Search code examples
duckdb

DuckDB httpfs extension for .db files


I'm experimenting with DuckDB (0.10.1) and the httpfs extension. Documentation states

With the httpfs extension, it is possible to directly query files over the HTTP(S) protocol. This works for all files supported by DuckDB or its various extensions, and provides read-only access.

However the only examples I can find are for Parquet or CSV files. When I try to query a DuckDB .db file over https the errors indicate I'm doing something wrong:

from 'https://.../file.db';
# Catalog Error: Table with name https://.../file.db does not exist!
# Did you mean "sqlite_master"?
# LINE 1: from 'https://...

and

from 's3://.../file.db';
# Catalog Error: Table with name s3://.../file.db does not exist!
# Did you mean "pg_attrdef"?
# LINE 1: from 's3://...

I have verified using curl and s3 that both URLs are publicly accessible. I can successfully query a Parquet file in the same S3 bucket using the httpfs extension, so I'm confident the extension is working.
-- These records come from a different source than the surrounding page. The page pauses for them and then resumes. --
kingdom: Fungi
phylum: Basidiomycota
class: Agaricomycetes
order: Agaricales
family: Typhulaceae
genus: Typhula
Given that the errors refer to missing tables, is there a specific syntax to identify the name of a table within that remote data source? Or is the documentation wrong, and not all file types are supported?


Solution

  • You can use attach to achieve this.

    For example:

    ATTACH 'https://herp.derp/my.db' AS db (READONLY 1);
    FROM db.some_table;
    

    Note that this part of DuckDB is being actively worked on, with s3 support coming up and more performance optimizations being planned here. Also note that currently attaching DB files over HTTP is read-only.